Will the last non-sponging person to leave Britain, please turn out the lights.


atlanticwriter said...

Thankfully house prices are heading back up again according to the latest figures published today.



cuthhyra said...

Good article once again, although as Al says, I wouldn't be too quick to predict a house price crash. A slowdown, sure, but I certainly don't see much sign of a crash in London house prices. I think that demand still outstrips supply in houses by a long way, although this is no doubt heavily biased towards London and the South East.

As to the Northern Rock affair I would say the lack of 'moral hazard' now expected by financial institutions will probably be the biggest disaster to come out of this whole mess. As a shareholder myself I whole heartedly agree that people have to understand that no investment is risk free. Even 'money in the bank' should not be taken for granted, although now, of course, it will.

Jack Maturin said...

Hey Al, if you print enough fiat cash (at a current rate of 15% per annum in the case of the UK), everything should be going up 15% a year in price, just to stand still in value. Measure house prices in gold last year, and gold this year, and you'll see the real differences in value, and we've a long way to go yet before we're out of this current financial mess caused by the printing presses of the G7 central banks. Whoops, mea culpa! I'm assuming that you're being serious and that inflation isn't actually 2.1% as the government claims! ;-)

Jack Maturin said...

Here's a comment I subsequently placed on one of atlanticwriter's blogs:


Hi atlanticwriter,

A few weeks ago you (or someone using your logname) left a comment on one of my blog diary posts:

"Thankfully house prices are heading back up again according to the latest figures published today.

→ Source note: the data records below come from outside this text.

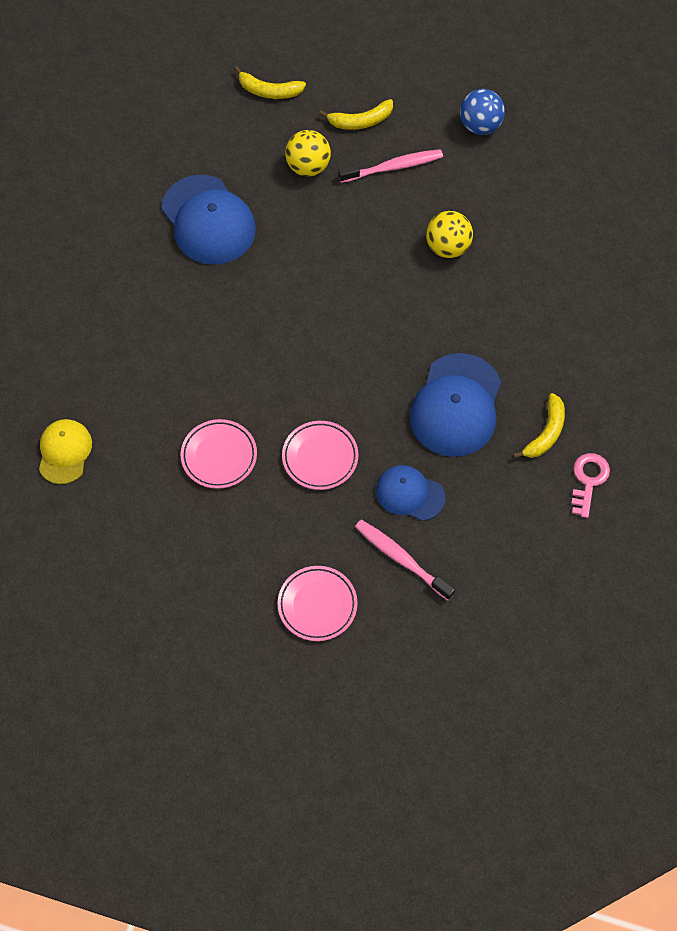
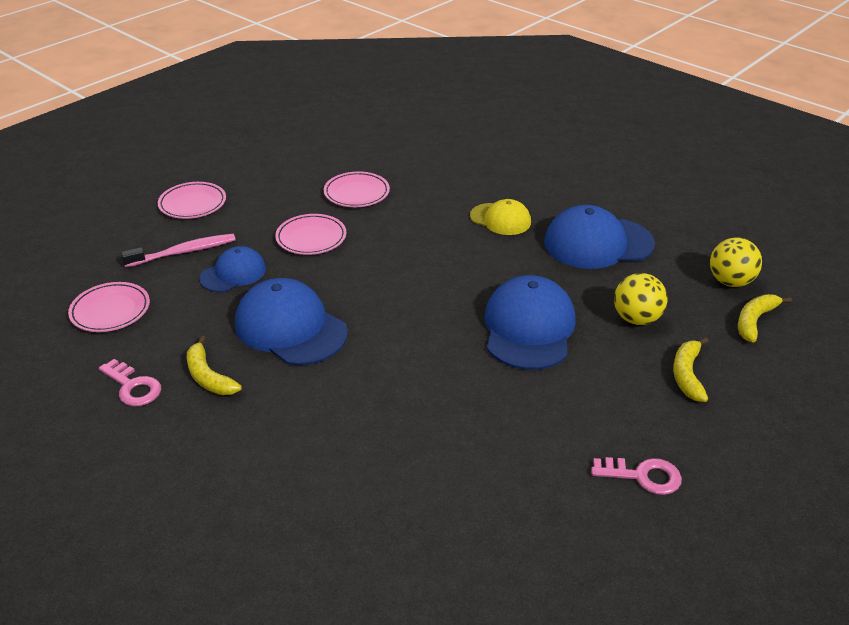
camera: 115 degrees right, 25 degrees down
yellow cap [39,419,92,484] -> yellow cap moved to [470,199,531,235]
pink toothbrush [338,149,443,183] -> none
yellow ball [426,211,473,258] -> yellow ball moved to [710,238,762,287]
blue ball [460,89,505,135] -> pink key [591,457,682,495]
none -> pink plate [68,282,150,332]
none -> blue cap [484,275,576,370]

I was surprised at the time that somebody could be so optimistic about property investment, considering the unfolding credit crunch situation, unless you were just playing it for comedy? :-)

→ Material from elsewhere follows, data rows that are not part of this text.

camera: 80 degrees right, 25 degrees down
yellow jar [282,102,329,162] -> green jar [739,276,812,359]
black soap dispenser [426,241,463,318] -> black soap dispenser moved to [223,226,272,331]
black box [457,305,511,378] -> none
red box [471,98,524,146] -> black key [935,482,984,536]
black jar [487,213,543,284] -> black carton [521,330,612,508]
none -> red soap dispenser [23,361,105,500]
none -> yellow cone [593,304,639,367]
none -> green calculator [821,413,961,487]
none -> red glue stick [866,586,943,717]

If not, I was wondering after HBOS's prediction of a 5% fall in UK house prices, and the IMF's prediction of a 10% fall in UK house prices, whether you might have a second response to the post as I would be particularly interested in where you think UK house prices are going to go in the next 12 months (as I know virtually nothing about property investment, except that it has a high risk/reward profile and high transaction costs)?